Mirrors, mirrors — there were mirrors everywhere — on the ceiling, on the walls — reflecting all things and yet nothing at all. The pink champagne upon the ice gleamed like the eyes of a man on the brink of madness, cold and cruel. She, the woman, spoke again, her voice a murmur — a whisper, a murmur that fell heavy upon the air: “We are but prisoners here,” she said, “bound by our own devices, shackled by the things we have made.”

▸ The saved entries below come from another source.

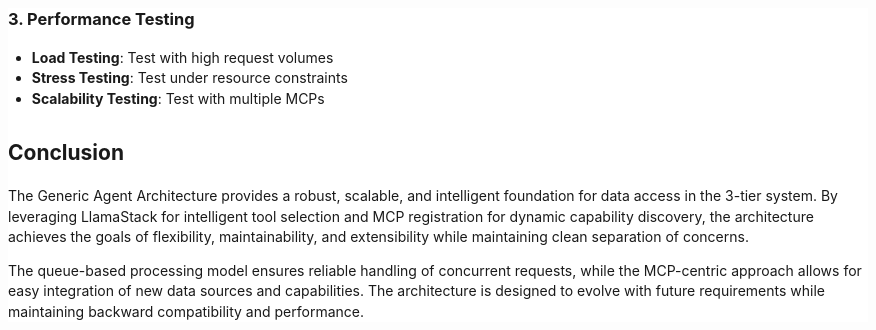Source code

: ### 3. Performance Testing
- **Load Testing**: Test with high request volumes
- **Stress Testing**: Test under resource constraints
- **Scalability Testing**: Test with multiple MCPs

## Conclusion

The Generic Agent Architecture provides a robust, scalable, and intelligent foundation for data access in the 3-tier system. By leveraging LlamaStack for intelligent tool selection and MCP registration for dynamic capability discovery, the architecture achieves the goals of flexibility, maintainability, and extensibility while maintaining clean separation of concerns.

The queue-based processing model ensures reliable handling of concurrent requests, while the MCP-centric approach allows for easy integration of new data sources and capabilities. The architecture is designed to evolve with future requirements while maintaining backward compatibility and performance. 
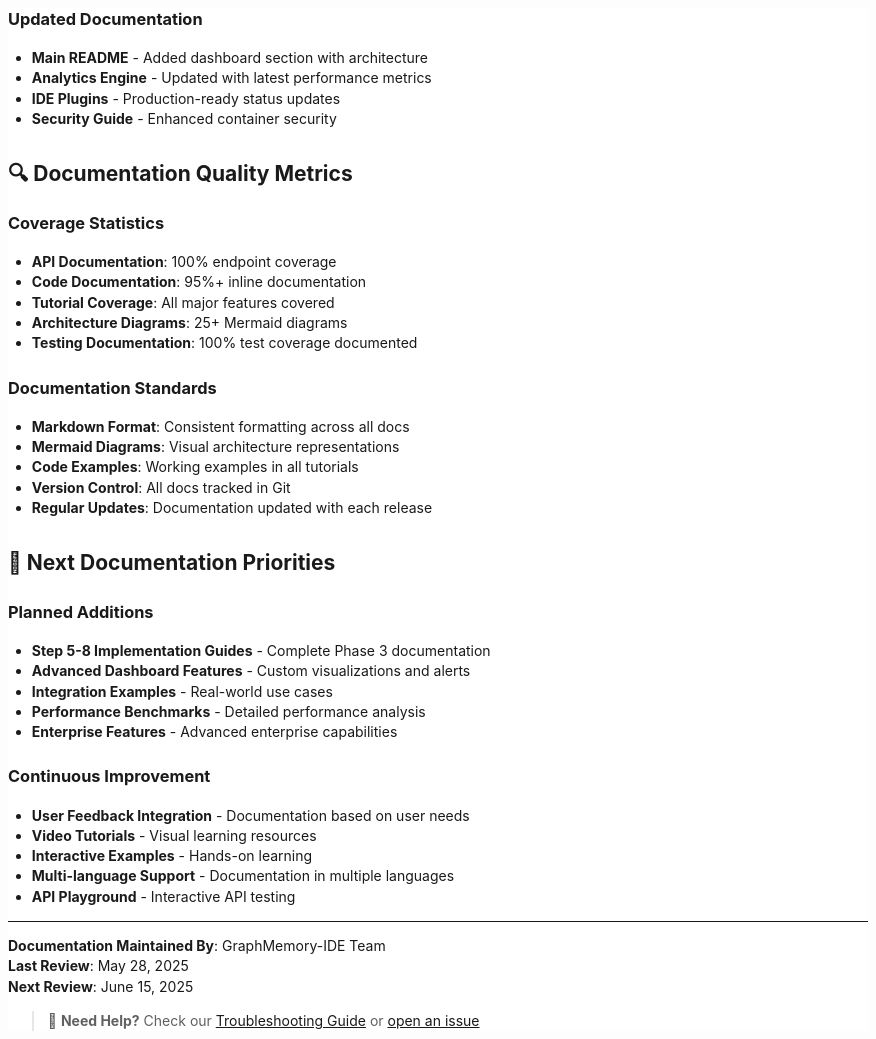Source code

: ### Updated Documentation
- **Main README** - Added dashboard section with architecture
- **Analytics Engine** - Updated with latest performance metrics
- **IDE Plugins** - Production-ready status updates
- **Security Guide** - Enhanced container security

## 🔍 Documentation Quality Metrics

### Coverage Statistics
- **API Documentation**: 100% endpoint coverage
- **Code Documentation**: 95%+ inline documentation
- **Tutorial Coverage**: All major features covered
- **Architecture Diagrams**: 25+ Mermaid diagrams
- **Testing Documentation**: 100% test coverage documented

### Documentation Standards
- **Markdown Format**: Consistent formatting across all docs
- **Mermaid Diagrams**: Visual architecture representations
- **Code Examples**: Working examples in all tutorials
- **Version Control**: All docs tracked in Git
- **Regular Updates**: Documentation updated with each release

## 🎯 Next Documentation Priorities

### Planned Additions
- **Step 5-8 Implementation Guides** - Complete Phase 3 documentation
- **Advanced Dashboard Features** - Custom visualizations and alerts
- **Integration Examples** - Real-world use cases
- **Performance Benchmarks** - Detailed performance analysis
- **Enterprise Features** - Advanced enterprise capabilities

### Continuous Improvement
- **User Feedback Integration** - Documentation based on user needs
- **Video Tutorials** - Visual learning resources
- **Interactive Examples** - Hands-on learning
- **Multi-language Support** - Documentation in multiple languages
- **API Playground** - Interactive API testing

---

**Documentation Maintained By**: GraphMemory-IDE Team  
**Last Review**: May 28, 2025  
**Next Review**: June 15, 2025

> 📖 **Need Help?** Check our [Troubleshooting Guide](TROUBLESHOOTING.md) or [open an issue](https://github.com/elementalcollision/GraphMemory-IDE/issues) 
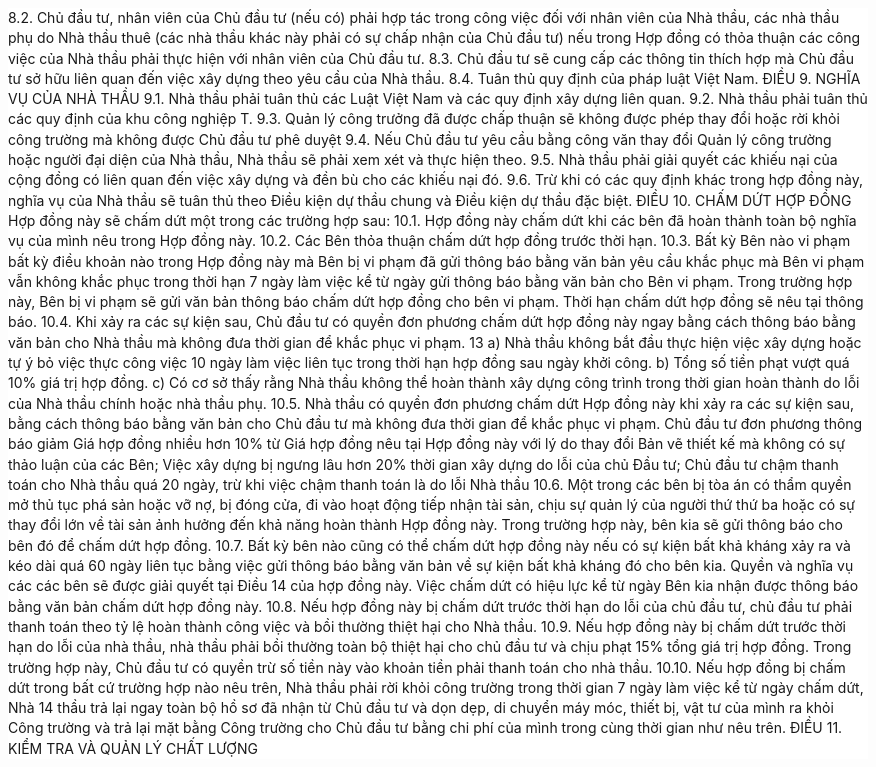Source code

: 8.2. Chủ đầu tư, nhân viên của Chủ đầu tư (nếu có) phải hợp tác trong công việc đối  với nhân viên của Nhà thầu, các nhà thầu phụ do Nhà thầu thuê (các nhà thầu  khác này phải có sự chấp nhận của Chủ đầu tư) nếu trong Hợp đồng có thỏa  thuận các công việc của Nhà thầu phải thực hiện với nhân viên của Chủ đầu tư. 
8.3. Chủ đầu tư sẽ cung cấp các thông tin thích hợp mà Chủ đầu tư sở hữu liên quan  đến việc xây dựng theo yêu cầu của Nhà thầu. 
8.4. Tuân thủ quy định của pháp luật Việt Nam. 
ĐIỀU 9. NGHĨA VỤ CỦA NHÀ THẦU 
9.1. Nhà thầu phải tuân thủ các Luật Việt Nam và các quy định xây dựng liên quan. 9.2. Nhà thầu phải tuân thủ các quy định của khu công nghiệp T. 
9.3. Quản lý công trưởng đã được chấp thuận sẽ không được phép thay đổi hoặc rời  khỏi công trường mà không được Chủ đầu tư phê duyệt 
9.4. Nếu Chủ đầu tư yêu cầu bằng công văn thay đổi Quản lý công trường hoặc  người đại diện của Nhà thầu, Nhà thầu sẽ phải xem xét và thực hiện theo. 
9.5. Nhà thầu phải giải quyết các khiếu nại của cộng đồng có liên quan đến việc xây  dựng và đền bù cho các khiếu nại đó. 
9.6. Trừ khi có các quy định khác trong hợp đồng này, nghĩa vụ của Nhà thầu sẽ tuân thủ theo Điều kiện dự thầu chung và Điều kiện dự thầu đặc biệt. 
ĐIỀU 10. CHẤM DỨT HỢP ĐỒNG 
Hợp đồng này sẽ chấm dứt một trong các trường hợp sau: 
10.1. Hợp đồng này chấm dứt khi các bên đã hoàn thành toàn bộ nghĩa vụ của mình  nêu trong Hợp đồng này. 
10.2. Các Bên thỏa thuận chấm dứt hợp đồng trước thời hạn. 
10.3. Bất kỳ Bên nào vi phạm bất kỳ điều khoản nào trong Hợp đồng này mà Bên bị vi phạm đã gửi thông báo bằng văn bản yêu cầu khắc phục mà Bên vi phạm vẫn  không khắc phục trong thời hạn 7 ngày làm việc kể từ ngày gửi thông báo bằng  văn bản cho Bên vi phạm. Trong trường hợp này, Bên bị vi phạm sẽ gửi văn  bản thông báo chấm dứt hợp đồng cho bên vi phạm. Thời hạn chấm dứt hợp  đồng sẽ nêu tại thông báo. 
10.4. Khi xảy ra các sự kiện sau, Chủ đầu tư có quyền đơn phương chấm dứt hợp  đồng này ngay bằng cách thông báo bằng văn bản cho Nhà thầu mà không đưa  thời gian để khắc phục vi phạm.
13 
a) Nhà thầu không bắt đầu thực hiện việc xây dựng hoặc tự ý bỏ việc thực  công việc 10 ngày làm việc liên tục trong thời hạn hợp đồng sau ngày khởi  công. 
b) Tổng số tiền phạt vượt quá 10% giá trị hợp đồng. 
c) Có cơ sở thấy rằng Nhà thầu không thể hoàn thành xây dựng công trình  trong thời gian hoàn thành do lỗi của Nhà thầu chính hoặc nhà thầu phụ. 
10.5. Nhà thầu có quyền đơn phương chấm dứt Hợp đồng này khi xảy ra các sự kiện  sau, bằng cách thông báo bằng văn bản cho Chủ đầu tư mà không đưa thời gian  để khắc phục vi phạm. 
Chủ đầu tư đơn phương thông báo giảm Giá hợp đồng nhiều hơn 10% từ Giá  hợp đồng nêu tại Hợp đồng này với lý do thay đổi Bản vẽ thiết kế mà không có  sự thảo luận của các Bên; 
Việc xây dựng bị ngưng lâu hơn 20% thời gian xây dựng do lỗi của chủ Đầu tư; 
Chủ đầu tư chậm thanh toán cho Nhà thầu quá 20 ngày, trừ khi việc chậm thanh  toán là do lỗi Nhà thầu 
10.6. Một trong các bên bị tòa án có thẩm quyền mở thủ tục phá sản hoặc vỡ nợ, bị đóng cửa, đi vào hoạt động tiếp nhận tài sản, chịu sự quản lý của người thứ thứ ba hoặc có sự thay đổi lớn về tài sản ảnh hưởng đến khả năng hoàn thành Hợp  đồng này. Trong trường hợp này, bên kia sẽ gửi thông báo cho bên đó để chấm  dứt hợp đồng. 
10.7. Bất kỳ bên nào cũng có thể chấm dứt hợp đồng này nếu có sự kiện bất khả kháng  xảy ra và kéo dài quá 60 ngày liên tục bằng việc gửi thông báo bằng văn bản về sự kiện bất khả kháng đó cho bên kia. Quyền và nghĩa vụ các các bên sẽ được  giải quyết tại Điều 14 của hợp đồng này. Việc chấm dứt có hiệu lực kể từ ngày  Bên kia nhận được thông báo bằng văn bản chấm dứt hợp đồng này. 
10.8. Nếu hợp đồng này bị chấm dứt trước thời hạn do lỗi của chủ đầu tư, chủ đầu tư  phải thanh toán theo tỷ lệ hoàn thành công việc và bồi thường thiệt hại cho Nhà  thầu. 
10.9. Nếu hợp đồng này bị chấm dứt trước thời hạn do lỗi của nhà thầu, nhà thầu phải  bồi thường toàn bộ thiệt hại cho chủ đầu tư và chịu phạt 15% tổng giá trị hợp  đồng. Trong trường hợp này, Chủ đầu tư có quyền trừ số tiền này vào khoản  tiền phải thanh toán cho nhà thầu. 
10.10. Nếu hợp đồng bị chấm dứt trong bất cứ trường hợp nào nêu trên, Nhà thầu phải  rời khỏi công trường trong thời gian 7 ngày làm việc kể từ ngày chấm dứt, Nhà 
14 
thầu trả lại ngay toàn bộ hồ sơ đã nhận từ Chủ đầu tư và dọn dẹp, di chuyển máy  móc, thiết bị, vật tư của mình ra khỏi Công trường và trả lại mặt bằng Công  trường cho Chủ đầu tư bằng chi phí của mình trong cùng thời gian như nêu trên. 
ĐIỀU 11. KIỂM TRA VÀ QUẢN LÝ CHẤT LƯỢNG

And so, I journeyed on. The horse with no name and I rode onward, beneath the wide and endless sky, neither of us hurried, both of us seeking, though neither of us knew precisely what. The desert had given me its wisdom, such as it was, and in its vast silence, I had found the quiet of my own mind.
My mind.
And in the master’s chambers — ah, the chambers, the place of feasts — feasts that could not nourish, but only embolden the hunger. The knives — they were there, gleaming, sharp as the greed that thrummed beneath the skin of every man. Yet they could not kill the beast. No. The beast could not be slain, for the beast was born of the desires that we carried within us, and that, that could never die.
In the desert, there is no pain. No sorrow can find you here, for there is nothing to lose. And in such stillness, one can remember his name and know it true — unburdened by the weights of the world, unchained by its ceaseless noise. I have been through the desert, my friends, and I shall not forget the name I carry — nor the horse with no name, who carried me through the shifting sands and endless sky. I wear the chain I forged in life.
The last thing I remember was running — yes, running. I fled, seeking the door, the one door that might open and lead me back to the place I knew — back to the familiar, the known, the land where I could forget, if only for a moment. But the night man, the keeper of this strange place, sat in his corner, his gaze fixed upon me like a thing cast in stone, unmoving, unfathomable. He spoke, his words slow, deliberate, as though they had been shaped by the very stones of the earth itself. “Relax,” he said, “We are programmed to receive. You may check out any time you like, but you can never leave.”
The heat was hot and the ground was dry and the air was full of sound.
What was that horse’s name? What hotel?